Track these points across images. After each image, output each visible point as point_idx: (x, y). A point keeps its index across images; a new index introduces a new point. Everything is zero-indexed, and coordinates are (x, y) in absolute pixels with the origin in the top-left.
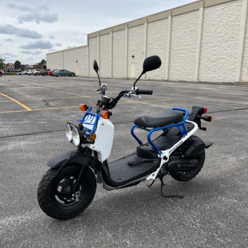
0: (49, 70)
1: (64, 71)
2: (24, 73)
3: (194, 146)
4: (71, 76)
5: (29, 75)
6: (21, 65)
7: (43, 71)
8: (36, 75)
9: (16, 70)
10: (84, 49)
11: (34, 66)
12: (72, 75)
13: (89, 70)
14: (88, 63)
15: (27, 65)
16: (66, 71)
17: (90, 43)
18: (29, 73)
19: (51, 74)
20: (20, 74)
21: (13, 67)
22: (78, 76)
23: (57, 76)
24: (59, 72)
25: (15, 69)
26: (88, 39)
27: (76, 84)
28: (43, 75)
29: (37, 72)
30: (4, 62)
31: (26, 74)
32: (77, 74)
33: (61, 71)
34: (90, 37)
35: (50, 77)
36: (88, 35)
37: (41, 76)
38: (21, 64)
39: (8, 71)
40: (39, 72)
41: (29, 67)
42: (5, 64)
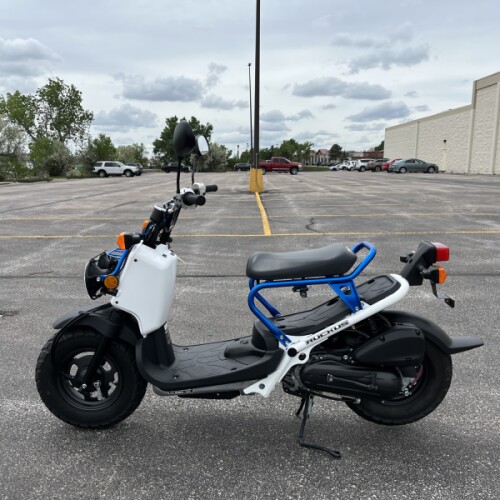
0: (386, 160)
1: (414, 161)
2: (341, 166)
3: (383, 340)
4: (427, 171)
5: (349, 170)
6: (340, 153)
7: (373, 162)
8: (360, 170)
9: (332, 162)
10: (462, 114)
11: (365, 153)
12: (431, 170)
13: (470, 158)
14: (469, 144)
15: (353, 152)
16: (419, 161)
17: (478, 98)
18: (349, 167)
19: (388, 170)
20: (334, 170)
21: (327, 157)
22: (443, 172)
23: (399, 172)
24: (403, 165)
25: (330, 160)
26: (476, 91)
27: (419, 187)
28: (373, 169)
29: (363, 164)
30: (312, 148)
31: (344, 168)
32: (440, 169)
33: (408, 161)
34: (479, 87)
35: (385, 174)
36: (476, 82)
37: (370, 173)
38: (343, 150)
39: (318, 165)
40: (365, 164)
41: (356, 155)
42: (313, 151)
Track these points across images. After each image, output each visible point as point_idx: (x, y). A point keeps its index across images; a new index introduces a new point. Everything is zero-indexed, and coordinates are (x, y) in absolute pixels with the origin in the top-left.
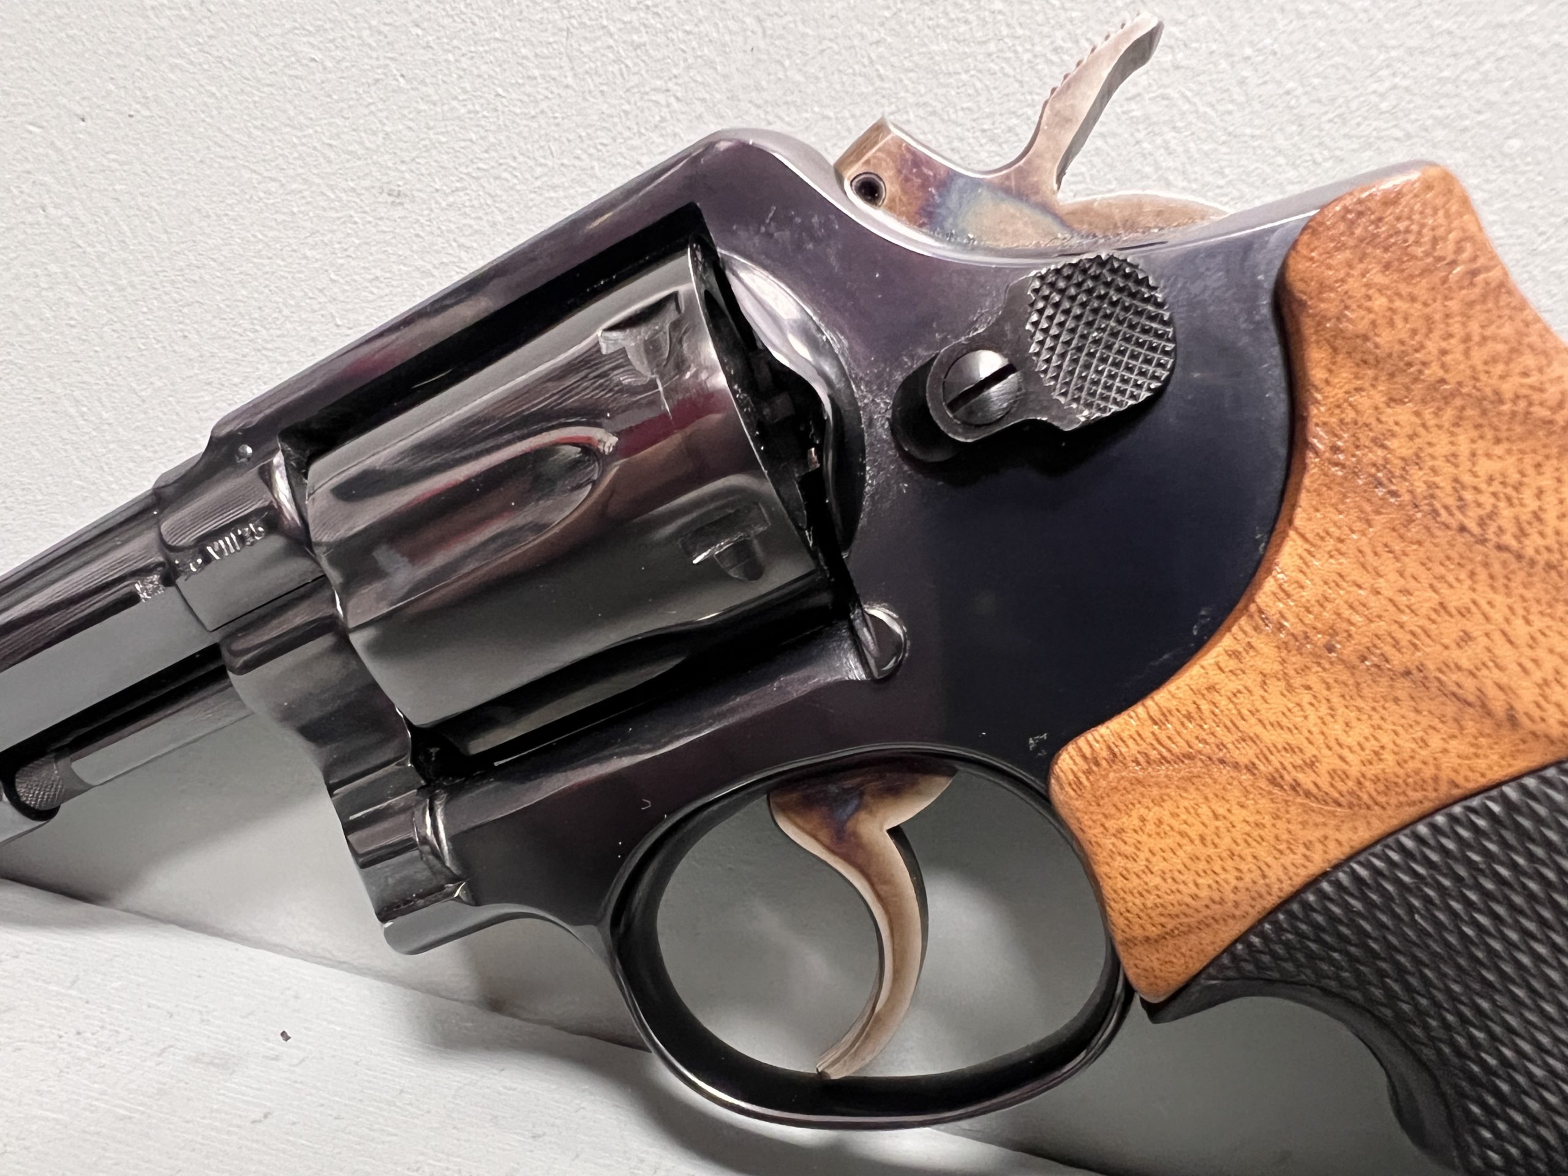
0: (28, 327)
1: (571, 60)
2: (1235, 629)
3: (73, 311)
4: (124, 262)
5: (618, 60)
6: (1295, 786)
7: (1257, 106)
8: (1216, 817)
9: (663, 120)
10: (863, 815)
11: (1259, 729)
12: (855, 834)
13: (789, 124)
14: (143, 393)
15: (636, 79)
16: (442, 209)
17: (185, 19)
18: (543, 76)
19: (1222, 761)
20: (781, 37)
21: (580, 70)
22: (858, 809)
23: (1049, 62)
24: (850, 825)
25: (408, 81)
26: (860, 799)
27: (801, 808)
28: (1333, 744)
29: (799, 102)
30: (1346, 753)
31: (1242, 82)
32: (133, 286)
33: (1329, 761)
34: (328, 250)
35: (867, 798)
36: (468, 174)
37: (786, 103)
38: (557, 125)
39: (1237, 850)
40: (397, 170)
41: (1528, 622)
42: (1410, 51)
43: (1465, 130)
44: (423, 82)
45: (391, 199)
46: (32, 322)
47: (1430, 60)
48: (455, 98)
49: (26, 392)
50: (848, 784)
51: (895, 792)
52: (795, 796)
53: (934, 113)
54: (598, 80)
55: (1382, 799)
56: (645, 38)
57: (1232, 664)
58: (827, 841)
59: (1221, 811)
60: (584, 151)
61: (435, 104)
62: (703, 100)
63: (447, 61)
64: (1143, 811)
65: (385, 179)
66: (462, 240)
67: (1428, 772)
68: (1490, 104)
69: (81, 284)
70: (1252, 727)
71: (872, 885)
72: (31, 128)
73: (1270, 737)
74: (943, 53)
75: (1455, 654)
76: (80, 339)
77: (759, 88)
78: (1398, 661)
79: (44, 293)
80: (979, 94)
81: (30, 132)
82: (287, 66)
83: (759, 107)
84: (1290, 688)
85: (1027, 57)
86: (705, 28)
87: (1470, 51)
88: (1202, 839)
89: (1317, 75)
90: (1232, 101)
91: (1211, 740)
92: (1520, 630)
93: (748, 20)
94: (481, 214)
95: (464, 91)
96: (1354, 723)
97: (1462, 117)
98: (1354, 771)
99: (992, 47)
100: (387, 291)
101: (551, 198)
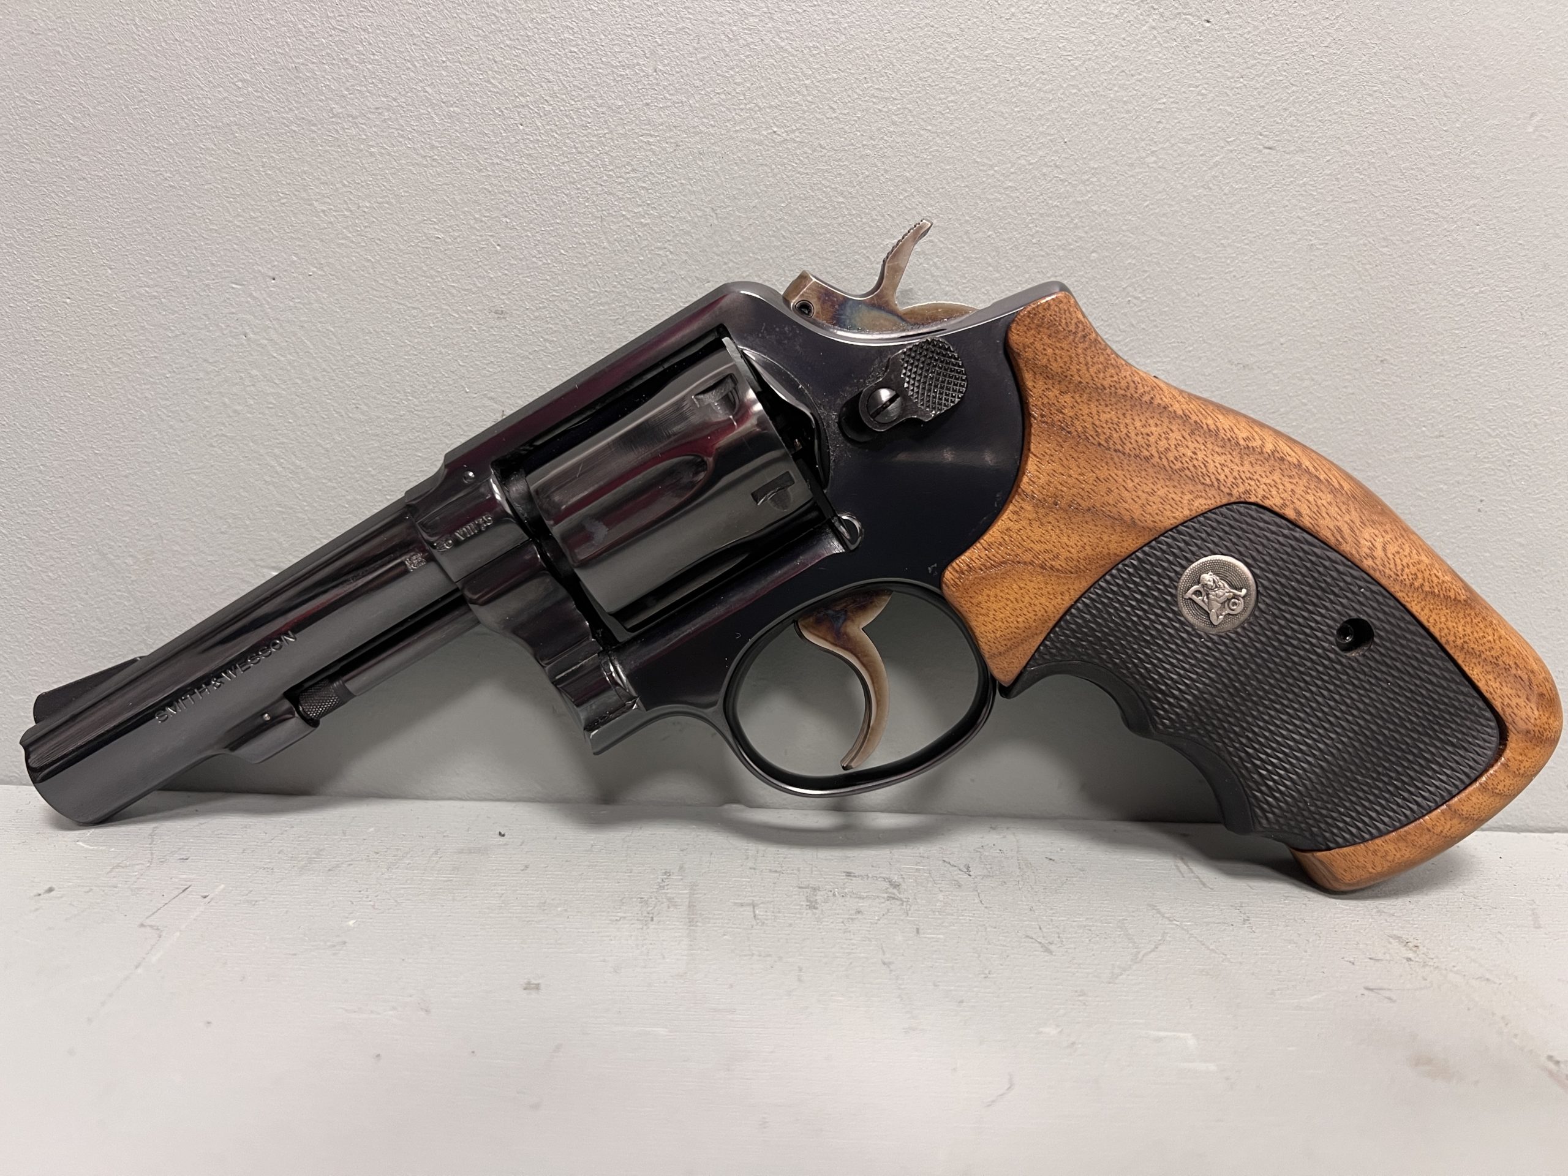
0: (235, 411)
1: (605, 233)
2: (1014, 501)
3: (271, 399)
4: (309, 364)
5: (634, 233)
6: (1052, 568)
7: (976, 244)
8: (1021, 588)
9: (664, 264)
10: (849, 623)
11: (1032, 545)
12: (846, 634)
13: (737, 264)
14: (328, 446)
15: (645, 243)
16: (532, 320)
17: (346, 217)
18: (589, 243)
19: (1019, 562)
20: (726, 218)
21: (612, 239)
22: (845, 620)
23: (870, 226)
24: (842, 630)
25: (503, 248)
26: (847, 615)
27: (815, 627)
28: (1064, 546)
29: (741, 252)
30: (1070, 549)
31: (967, 232)
32: (317, 379)
33: (1064, 554)
34: (456, 348)
35: (849, 614)
36: (546, 299)
37: (733, 252)
38: (600, 269)
39: (1032, 602)
40: (500, 299)
41: (1132, 481)
42: (1041, 215)
43: (1072, 250)
44: (512, 248)
45: (496, 316)
46: (239, 408)
47: (1050, 219)
48: (535, 257)
49: (235, 454)
50: (838, 608)
51: (863, 608)
52: (811, 619)
53: (815, 254)
54: (622, 244)
55: (1089, 567)
56: (649, 221)
57: (1015, 517)
58: (832, 640)
59: (1022, 585)
60: (619, 283)
61: (521, 260)
62: (687, 253)
63: (527, 236)
64: (988, 592)
65: (492, 304)
66: (546, 337)
67: (1105, 551)
68: (1080, 238)
69: (277, 381)
70: (1028, 544)
71: (858, 658)
72: (234, 286)
73: (1037, 547)
74: (816, 224)
75: (1106, 498)
76: (277, 416)
77: (718, 246)
78: (1084, 505)
79: (248, 389)
80: (837, 244)
81: (233, 288)
82: (421, 242)
83: (718, 255)
84: (1042, 524)
85: (858, 224)
86: (683, 214)
87: (1068, 214)
88: (1016, 599)
89: (1001, 228)
90: (964, 242)
91: (1013, 553)
92: (1130, 485)
93: (707, 210)
94: (557, 321)
95: (540, 252)
96: (1072, 535)
97: (1070, 244)
98: (1075, 557)
99: (840, 219)
100: (499, 369)
101: (601, 310)
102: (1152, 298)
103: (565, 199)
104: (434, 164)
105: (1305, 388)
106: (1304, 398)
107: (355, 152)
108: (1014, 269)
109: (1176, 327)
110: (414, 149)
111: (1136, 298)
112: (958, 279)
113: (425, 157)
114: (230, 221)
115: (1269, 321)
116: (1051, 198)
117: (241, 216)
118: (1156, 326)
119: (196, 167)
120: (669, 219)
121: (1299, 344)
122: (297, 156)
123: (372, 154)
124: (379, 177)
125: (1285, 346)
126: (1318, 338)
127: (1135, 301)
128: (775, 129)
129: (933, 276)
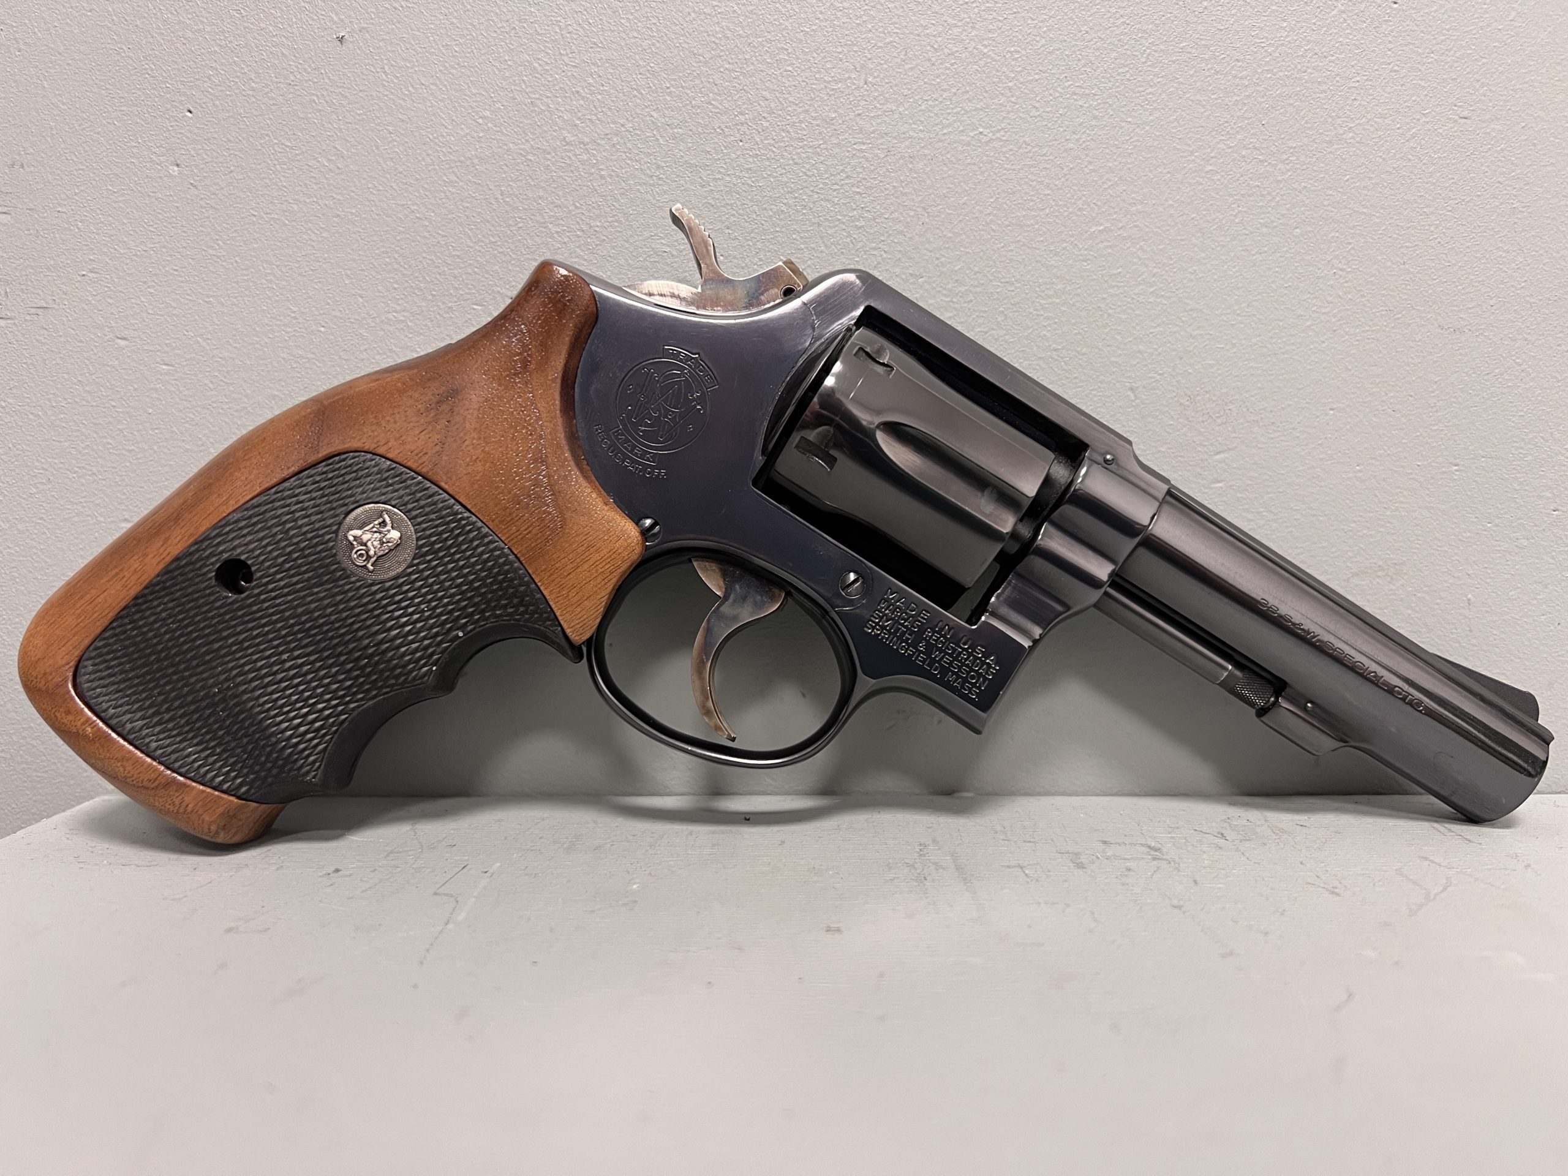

-.-.-

> _YOUR GOAL_: Please give all the entries above as a JSON list of strings, one string per line, leaving out blank lines and the pictures.

> _REPLY TO THE TASK_:
[
  "Track these points across images. After each image, output each visible point as point_idx: (x, y). A point keeps its index across images; a new index introduces a new point. Everything is zero-indexed, and coordinates are (x, y) in absolute pixels with the origin in the top-left.",
  "0: (49, 70)",
  "1: (64, 71)",
  "2: (24, 73)",
  "3: (194, 146)",
  "4: (71, 76)",
  "5: (29, 75)",
  "6: (21, 65)",
  "7: (43, 71)",
  "8: (36, 75)",
  "9: (16, 70)",
  "10: (84, 49)",
  "11: (34, 66)",
  "12: (72, 75)",
  "13: (89, 70)",
  "14: (88, 63)",
  "15: (27, 65)",
  "16: (66, 71)",
  "17: (90, 43)",
  "18: (29, 73)",
  "19: (51, 74)",
  "20: (20, 74)",
  "21: (13, 67)",
  "22: (78, 76)",
  "23: (57, 76)",
  "24: (59, 72)",
  "25: (15, 69)",
  "26: (88, 39)",
  "27: (76, 84)",
  "28: (43, 75)",
  "29: (37, 72)",
  "30: (4, 62)",
  "31: (26, 74)",
  "32: (77, 74)",
  "33: (61, 71)",
  "34: (90, 37)",
  "35: (50, 77)",
  "36: (88, 35)",
  "37: (41, 76)",
  "38: (21, 64)",
  "39: (8, 71)",
  "40: (39, 72)",
  "41: (29, 67)",
  "42: (5, 64)",
  "0: (386, 160)",
  "1: (414, 161)",
  "2: (341, 166)",
  "3: (383, 340)",
  "4: (427, 171)",
  "5: (349, 170)",
  "6: (340, 153)",
  "7: (373, 162)",
  "8: (360, 170)",
  "9: (332, 162)",
  "10: (462, 114)",
  "11: (365, 153)",
  "12: (431, 170)",
  "13: (470, 158)",
  "14: (469, 144)",
  "15: (353, 152)",
  "16: (419, 161)",
  "17: (478, 98)",
  "18: (349, 167)",
  "19: (388, 170)",
  "20: (334, 170)",
  "21: (327, 157)",
  "22: (443, 172)",
  "23: (399, 172)",
  "24: (403, 165)",
  "25: (330, 160)",
  "26: (476, 91)",
  "27: (419, 187)",
  "28: (373, 169)",
  "29: (363, 164)",
  "30: (312, 148)",
  "31: (344, 168)",
  "32: (440, 169)",
  "33: (408, 161)",
  "34: (479, 87)",
  "35: (385, 174)",
  "36: (476, 82)",
  "37: (370, 173)",
  "38: (343, 150)",
  "39: (318, 165)",
  "40: (365, 164)",
  "41: (356, 155)",
  "42: (313, 151)",
  "Track these points across images. After each image, output each visible point as point_idx: (x, y). A point keeps its index across images; a new index introduces a new point. Everything is zero-indexed, and coordinates are (x, y) in absolute pixels with the origin in the top-left.",
  "0: (28, 327)",
  "1: (571, 60)",
  "2: (1235, 629)",
  "3: (73, 311)",
  "4: (124, 262)",
  "5: (618, 60)",
  "6: (1295, 786)",
  "7: (1257, 106)",
  "8: (1216, 817)",
  "9: (663, 120)",
  "10: (863, 815)",
  "11: (1259, 729)",
  "12: (855, 834)",
  "13: (789, 124)",
  "14: (143, 393)",
  "15: (636, 79)",
  "16: (442, 209)",
  "17: (185, 19)",
  "18: (543, 76)",
  "19: (1222, 761)",
  "20: (781, 37)",
  "21: (580, 70)",
  "22: (858, 809)",
  "23: (1049, 62)",
  "24: (850, 825)",
  "25: (408, 81)",
  "26: (860, 799)",
  "27: (801, 808)",
  "28: (1333, 744)",
  "29: (799, 102)",
  "30: (1346, 753)",
  "31: (1242, 82)",
  "32: (133, 286)",
  "33: (1329, 761)",
  "34: (328, 250)",
  "35: (867, 798)",
  "36: (468, 174)",
  "37: (786, 103)",
  "38: (557, 125)",
  "39: (1237, 850)",
  "40: (397, 170)",
  "41: (1528, 622)",
  "42: (1410, 51)",
  "43: (1465, 130)",
  "44: (423, 82)",
  "45: (391, 199)",
  "46: (32, 322)",
  "47: (1430, 60)",
  "48: (455, 98)",
  "49: (26, 392)",
  "50: (848, 784)",
  "51: (895, 792)",
  "52: (795, 796)",
  "53: (934, 113)",
  "54: (598, 80)",
  "55: (1382, 799)",
  "56: (645, 38)",
  "57: (1232, 664)",
  "58: (827, 841)",
  "59: (1221, 811)",
  "60: (584, 151)",
  "61: (435, 104)",
  "62: (703, 100)",
  "63: (447, 61)",
  "64: (1143, 811)",
  "65: (385, 179)",
  "66: (462, 240)",
  "67: (1428, 772)",
  "68: (1490, 104)",
  "69: (81, 284)",
  "70: (1252, 727)",
  "71: (872, 885)",
  "72: (31, 128)",
  "73: (1270, 737)",
  "74: (943, 53)",
  "75: (1455, 654)",
  "76: (80, 339)",
  "77: (759, 88)",
  "78: (1398, 661)",
  "79: (44, 293)",
  "80: (979, 94)",
  "81: (30, 132)",
  "82: (287, 66)",
  "83: (759, 107)",
  "84: (1290, 688)",
  "85: (1027, 57)",
  "86: (705, 28)",
  "87: (1470, 51)",
  "88: (1202, 839)",
  "89: (1317, 75)",
  "90: (1232, 101)",
  "91: (1211, 740)",
  "92: (1520, 630)",
  "93: (748, 20)",
  "94: (481, 214)",
  "95: (464, 91)",
  "96: (1354, 723)",
  "97: (1462, 117)",
  "98: (1354, 771)",
  "99: (992, 47)",
  "100: (387, 291)",
  "101: (551, 198)",
  "0: (235, 411)",
  "1: (605, 233)",
  "2: (1014, 501)",
  "3: (271, 399)",
  "4: (309, 364)",
  "5: (634, 233)",
  "6: (1052, 568)",
  "7: (976, 244)",
  "8: (1021, 588)",
  "9: (664, 264)",
  "10: (849, 623)",
  "11: (1032, 545)",
  "12: (846, 634)",
  "13: (737, 264)",
  "14: (328, 446)",
  "15: (645, 243)",
  "16: (532, 320)",
  "17: (346, 217)",
  "18: (589, 243)",
  "19: (1019, 562)",
  "20: (726, 218)",
  "21: (612, 239)",
  "22: (845, 620)",
  "23: (870, 226)",
  "24: (842, 630)",
  "25: (503, 248)",
  "26: (847, 615)",
  "27: (815, 627)",
  "28: (1064, 546)",
  "29: (741, 252)",
  "30: (1070, 549)",
  "31: (967, 232)",
  "32: (317, 379)",
  "33: (1064, 554)",
  "34: (456, 348)",
  "35: (849, 614)",
  "36: (546, 299)",
  "37: (733, 252)",
  "38: (600, 269)",
  "39: (1032, 602)",
  "40: (500, 299)",
  "41: (1132, 481)",
  "42: (1041, 215)",
  "43: (1072, 250)",
  "44: (512, 248)",
  "45: (496, 316)",
  "46: (239, 408)",
  "47: (1050, 219)",
  "48: (535, 257)",
  "49: (235, 454)",
  "50: (838, 608)",
  "51: (863, 608)",
  "52: (811, 619)",
  "53: (815, 254)",
  "54: (622, 244)",
  "55: (1089, 567)",
  "56: (649, 221)",
  "57: (1015, 517)",
  "58: (832, 640)",
  "59: (1022, 585)",
  "60: (619, 283)",
  "61: (521, 260)",
  "62: (687, 253)",
  "63: (527, 236)",
  "64: (988, 592)",
  "65: (492, 304)",
  "66: (546, 337)",
  "67: (1105, 551)",
  "68: (1080, 238)",
  "69: (277, 381)",
  "70: (1028, 544)",
  "71: (858, 658)",
  "72: (234, 286)",
  "73: (1037, 547)",
  "74: (816, 224)",
  "75: (1106, 498)",
  "76: (277, 416)",
  "77: (718, 246)",
  "78: (1084, 505)",
  "79: (248, 389)",
  "80: (837, 244)",
  "81: (233, 288)",
  "82: (421, 242)",
  "83: (718, 255)",
  "84: (1042, 524)",
  "85: (858, 224)",
  "86: (683, 214)",
  "87: (1068, 214)",
  "88: (1016, 599)",
  "89: (1001, 228)",
  "90: (964, 242)",
  "91: (1013, 553)",
  "92: (1130, 485)",
  "93: (707, 210)",
  "94: (557, 321)",
  "95: (540, 252)",
  "96: (1072, 535)",
  "97: (1070, 244)",
  "98: (1075, 557)",
  "99: (840, 219)",
  "100: (499, 369)",
  "101: (601, 310)",
  "102: (1152, 298)",
  "103: (565, 199)",
  "104: (434, 164)",
  "105: (1305, 388)",
  "106: (1304, 398)",
  "107: (355, 152)",
  "108: (1014, 269)",
  "109: (1176, 327)",
  "110: (414, 149)",
  "111: (1136, 298)",
  "112: (958, 279)",
  "113: (425, 157)",
  "114: (230, 221)",
  "115: (1269, 321)",
  "116: (1051, 198)",
  "117: (241, 216)",
  "118: (1156, 326)",
  "119: (196, 167)",
  "120: (669, 219)",
  "121: (1299, 344)",
  "122: (297, 156)",
  "123: (372, 154)",
  "124: (379, 177)",
  "125: (1285, 346)",
  "126: (1318, 338)",
  "127: (1135, 301)",
  "128: (775, 129)",
  "129: (933, 276)"
]